In patients with ADHF and OSA, addition of 48 hours of PAP therapy to SOC treatment significantly reduced PH. In addition, PAP therapy was able to improve right and left ventricular function. ClinicalTrials.gov identifier: NCT02963597.
肺动脉高压(PH)在急性失代偿性心力衰竭(ADHF)患者中极为常见,并预测死亡率增加。阻塞性睡眠呼吸暂停(OSA)在充血性心力衰竭患者中非常普遍,可能导致肺压进一步升高。本研究评估了 ADHF 合并 OSA 患者中经鼻持续气道正压通气(PAP)治疗对 PH 的影响。
一项比较标准 ADHF 治疗(SOC)与伴有 OSA 的患者加用 PAP 治疗的两中心随机对照试验。
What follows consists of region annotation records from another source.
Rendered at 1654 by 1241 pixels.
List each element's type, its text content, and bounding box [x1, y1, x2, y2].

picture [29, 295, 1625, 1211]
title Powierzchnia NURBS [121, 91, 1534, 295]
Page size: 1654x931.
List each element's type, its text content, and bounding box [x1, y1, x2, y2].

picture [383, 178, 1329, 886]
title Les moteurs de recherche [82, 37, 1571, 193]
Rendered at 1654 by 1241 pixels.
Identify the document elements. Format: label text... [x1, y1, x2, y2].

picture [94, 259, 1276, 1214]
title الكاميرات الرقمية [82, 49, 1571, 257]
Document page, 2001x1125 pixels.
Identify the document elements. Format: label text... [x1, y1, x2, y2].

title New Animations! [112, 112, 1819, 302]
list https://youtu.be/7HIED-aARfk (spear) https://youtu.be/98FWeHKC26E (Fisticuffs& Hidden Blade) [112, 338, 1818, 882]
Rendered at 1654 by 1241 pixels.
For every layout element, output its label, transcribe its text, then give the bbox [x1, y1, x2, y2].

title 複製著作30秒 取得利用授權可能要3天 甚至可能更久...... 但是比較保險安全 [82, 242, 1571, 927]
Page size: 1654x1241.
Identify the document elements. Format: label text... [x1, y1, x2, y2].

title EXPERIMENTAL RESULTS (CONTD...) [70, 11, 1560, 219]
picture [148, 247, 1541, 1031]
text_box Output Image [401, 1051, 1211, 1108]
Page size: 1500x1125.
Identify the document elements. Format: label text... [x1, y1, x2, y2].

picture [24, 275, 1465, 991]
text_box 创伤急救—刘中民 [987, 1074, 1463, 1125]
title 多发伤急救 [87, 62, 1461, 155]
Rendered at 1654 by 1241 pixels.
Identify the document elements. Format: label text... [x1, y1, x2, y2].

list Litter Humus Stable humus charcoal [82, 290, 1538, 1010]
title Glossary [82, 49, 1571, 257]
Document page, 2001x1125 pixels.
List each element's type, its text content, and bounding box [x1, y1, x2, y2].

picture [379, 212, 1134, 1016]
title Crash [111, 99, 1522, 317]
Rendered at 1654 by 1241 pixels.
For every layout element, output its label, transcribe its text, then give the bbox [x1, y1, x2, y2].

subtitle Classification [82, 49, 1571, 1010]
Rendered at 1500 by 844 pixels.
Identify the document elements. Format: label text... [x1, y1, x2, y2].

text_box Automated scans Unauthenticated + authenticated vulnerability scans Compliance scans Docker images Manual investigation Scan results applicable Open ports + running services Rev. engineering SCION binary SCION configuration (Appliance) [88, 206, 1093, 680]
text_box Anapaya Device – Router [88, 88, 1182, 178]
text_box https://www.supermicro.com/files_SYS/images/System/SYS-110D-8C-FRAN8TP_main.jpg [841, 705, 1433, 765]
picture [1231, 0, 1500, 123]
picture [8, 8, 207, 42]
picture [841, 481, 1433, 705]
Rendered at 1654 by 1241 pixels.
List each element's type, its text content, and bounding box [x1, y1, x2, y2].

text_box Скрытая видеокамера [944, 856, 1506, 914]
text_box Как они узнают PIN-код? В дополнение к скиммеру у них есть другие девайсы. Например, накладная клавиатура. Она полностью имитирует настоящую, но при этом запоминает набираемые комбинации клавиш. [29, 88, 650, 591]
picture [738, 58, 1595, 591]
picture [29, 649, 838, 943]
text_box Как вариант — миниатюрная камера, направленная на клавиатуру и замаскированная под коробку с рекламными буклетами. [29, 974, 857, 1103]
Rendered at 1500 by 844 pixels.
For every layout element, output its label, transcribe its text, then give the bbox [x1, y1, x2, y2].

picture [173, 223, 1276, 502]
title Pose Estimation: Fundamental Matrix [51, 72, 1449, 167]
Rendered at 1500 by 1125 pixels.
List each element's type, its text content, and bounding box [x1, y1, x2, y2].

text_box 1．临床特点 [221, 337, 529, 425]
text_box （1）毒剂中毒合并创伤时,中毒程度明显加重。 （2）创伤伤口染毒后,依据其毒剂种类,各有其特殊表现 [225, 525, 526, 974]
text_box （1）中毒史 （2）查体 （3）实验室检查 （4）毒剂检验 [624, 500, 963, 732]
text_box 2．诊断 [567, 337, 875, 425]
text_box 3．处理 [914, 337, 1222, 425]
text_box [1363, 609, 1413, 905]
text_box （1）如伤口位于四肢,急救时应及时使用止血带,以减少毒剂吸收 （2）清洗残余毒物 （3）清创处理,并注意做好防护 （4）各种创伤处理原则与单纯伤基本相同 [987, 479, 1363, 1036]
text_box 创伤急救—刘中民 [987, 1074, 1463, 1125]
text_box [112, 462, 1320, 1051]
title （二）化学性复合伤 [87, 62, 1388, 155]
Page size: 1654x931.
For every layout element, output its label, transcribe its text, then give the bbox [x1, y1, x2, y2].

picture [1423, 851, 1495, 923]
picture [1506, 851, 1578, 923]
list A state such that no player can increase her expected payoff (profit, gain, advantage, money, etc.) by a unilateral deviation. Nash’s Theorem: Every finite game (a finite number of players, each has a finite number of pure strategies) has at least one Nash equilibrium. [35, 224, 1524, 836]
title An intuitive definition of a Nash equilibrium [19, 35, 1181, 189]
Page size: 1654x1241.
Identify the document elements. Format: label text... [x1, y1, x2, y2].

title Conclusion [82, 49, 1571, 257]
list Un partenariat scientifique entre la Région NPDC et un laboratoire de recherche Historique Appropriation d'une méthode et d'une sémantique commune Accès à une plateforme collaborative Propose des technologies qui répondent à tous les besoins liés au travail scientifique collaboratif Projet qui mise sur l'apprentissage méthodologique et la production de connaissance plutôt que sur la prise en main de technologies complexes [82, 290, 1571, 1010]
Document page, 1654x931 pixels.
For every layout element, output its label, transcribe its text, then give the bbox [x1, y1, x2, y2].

连续纳入 21 例患者,1:1 随机分为 SOC 组和 SOC 加 48 小时 PAP 治疗组。在干预组中,治疗前和 PAP 治疗 48 小时后平均肺动脉收缩压(PASP)的差值为-15.8 ± 3.2(58.6 ± 2.5mmHg 降至 42.8 ± 2.7mmHg),而 SOC 组中平均 PASP 的差值为-5.2 ± 2.6(62.7 ± 3.3mmHg 降至 57.5 ± 3.9mmHg)(p = 0.025)。此外,干预组的射血分数改善(3.4 ± 1.5%比-0.5 ± 0.5%)(p = 0.01)。干预组三尖瓣环平面收缩期位移(TAPSE)和右心室收缩面积也有显著改善,但 NT-pro-BNP 或 6 分钟步行距离无改善。
在 ADHF 和 OSA 患者中,SOC 治疗中加入 48 小时 PAP 治疗可显著降低 PH。此外,PAP 治疗能够改善左右心室功能。临床试验注册号:NCT02963597。